Conferência no Cairo

Vai arrancar rede internacional “Jovens Embaixadores da Paz”

| 26 Abr 2024

Cairo

‘A iniciativa “Jovens Embaixadores da Paz” tem por objetivo permitir que os estudantes de jornalismo, media e ciências da comunicação de todo o mundo possam “assumir um papel ativo na promoção da paz”.’ Foto © Manuel Pinto

O lançamento de uma rede internacional de “Jovens Embaixadores da Paz” que possam promover os princípios éticos da literacia mediática é uma das decisões de uma conferência internacional que decorreu nos últimos dias na capital egípcia, com participação de vários países árabes e alguns países de diferentes continentes.

A conferência, focada no tema “Literacia informativa e mediática e compreensão global: paz para todos”, realizou-se sob os auspícios da Liga dos Estados Árabes e da rede de cátedras UNITWIN da Unesco.

A iniciativa “Jovens Embaixadores da Paz” tem por objetivo permitir que os estudantes de jornalismo, media e ciências da comunicação de todo o mundo possam “assumir um papel ativo na promoção da paz”. Para tal, o projeto propõe-se dar aos estudantes “os conhecimentos e as capacidades para liderar iniciativas de construção da paz, utilizando técnicas de produção mediática, investigação e comunicação criativa”.

A apresentação desta iniciativa foi feita durante a conferência da capital egípcia pela jovem académica Sally Tayie, e de imediato assumida por um grupo de estudantes de várias instituições egípcias. Em breve prevê-se a criação de um espaço destes ‘embaixadores’ na internet, devendo o arranque efetivo ocorrer durante uma ‘escola de verão’ que se realizará em julho deste ano, na Universidade Autónoma de Barcelona.

A aposta do desenvolvimento do pensamento crítico, a exigência ética na produção e consumo de media, a resolução não violenta de conflitos e a compreensão intercultural encontram-se entre os pontos orientadores do projeto.

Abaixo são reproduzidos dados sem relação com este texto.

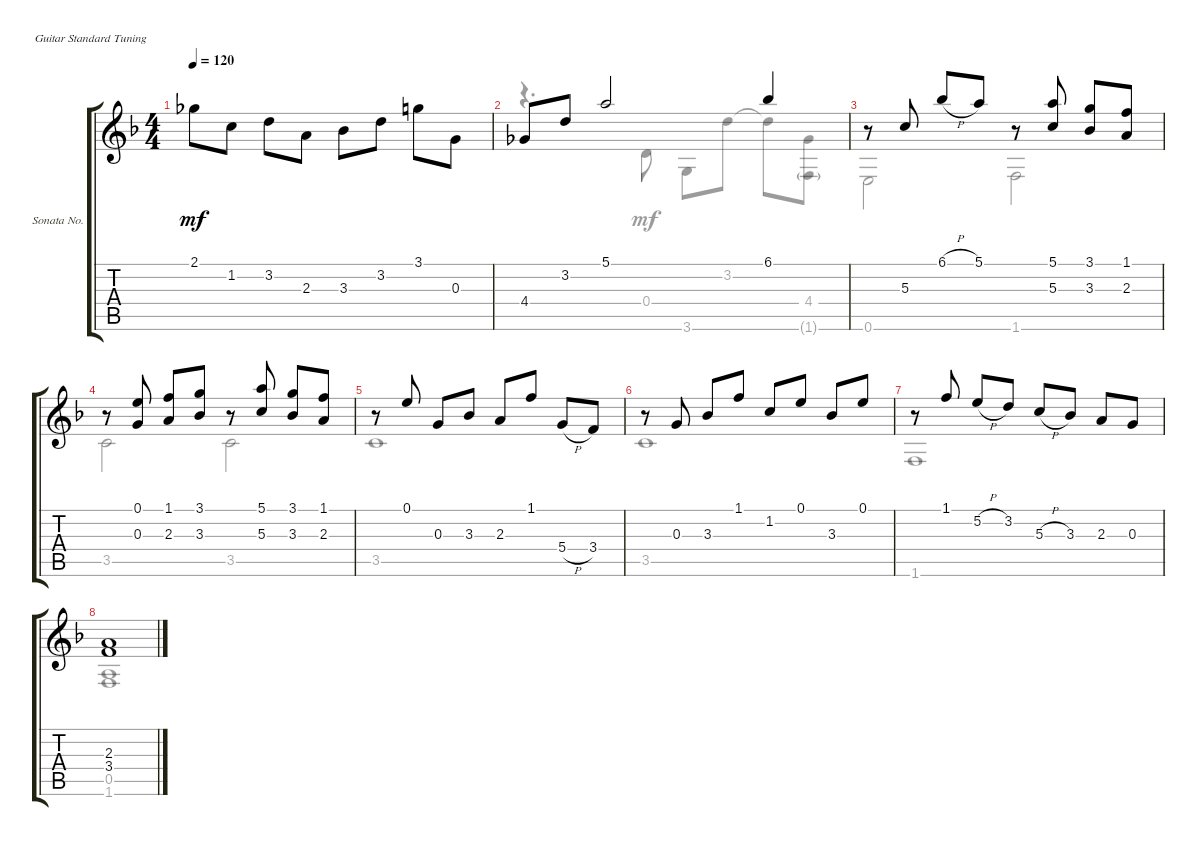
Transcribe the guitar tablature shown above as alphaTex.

\bracketExtendMode groupsimilarinstruments
\firstSystemTrackNameOrientation horizontal
\otherSystemsTrackNameOrientation horizontal
\track ("Sonata No. 14 in F - 1. Prelude" "Sonata No.") {instrument acousticguitarnylon}
\staff {score tabs}
\tuning (E4 B3 G3 D3 A2 E2)
\voice
\ts (4 4)
\tempo 120
\clef g2
\ks f
2.1.8{dy mf} 1.2.8 3.2.8 2.3.8 3.3.8 3.2.8 3.1.8 0.3.8 |
4.4.8 3.2.8 5.1.2 6.1.4 |
r.8 5.3.8 6.1{h}.8 5.1.8 r.8 (5.1 5.3).8 (3.1 3.3).8 (1.1 2.3).8 |
r.8 (0.1 0.3).8 (1.1 2.3).8 (3.1 3.3).8 r.8 (5.1 5.3).8 (3.1 3.3).8 (1.1 2.3).8 |
r.8 0.1.8 0.3.8 3.3.8 2.3.8 1.1.8 5.4{h}.8 3.4.8 |
r.8 0.3.8 3.3.8 1.1.8 1.2.8 0.1.8 3.3.8 0.1.8 |
r.8 1.1.8 5.2{h}.8 3.2.8 5.3{h}.8 3.3.8 2.3.8 0.3.8 |
(2.3 3.4).1
\voice
\clef g2
\ottava regular
\simile none
\ks f
|
r.4{d} 0.4.8 3.6.8 3.2.8 3.2{t}.8 (4.4 1.6{g}).8 |
0.6.2 1.6.2 |
3.5.2 3.5.2 |
3.5.1 |
3.5.1 |
1.6.1 |
(0.5 1.6).1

No leque das ações que a rede poderá vir a desenvolver estão a investigação colaborativa entre estudantes de diferentes instituições e países, particularmente no domínio da paz e da prevenção de conflitos ou realização de workshops sobre produção mediática de filmes, campanhas nas redes sociais e anúncios de utilidade pública que destaquem a paz nos media, entre outras possibilidades.

A criação da rede “Jovens Embaixadores da Paz” figura em lugar de destaque numa assim chamada “Declaração do Cairo” que foi aprovada na sessão final da Conferência desta semana, a qual considera crucial que os jovens sejam “os protagonistas da compreensão e da paz mundiais” e “líderes da mudança para uma esfera mediática internacional capaz de alcançar a compreensão e a paz”.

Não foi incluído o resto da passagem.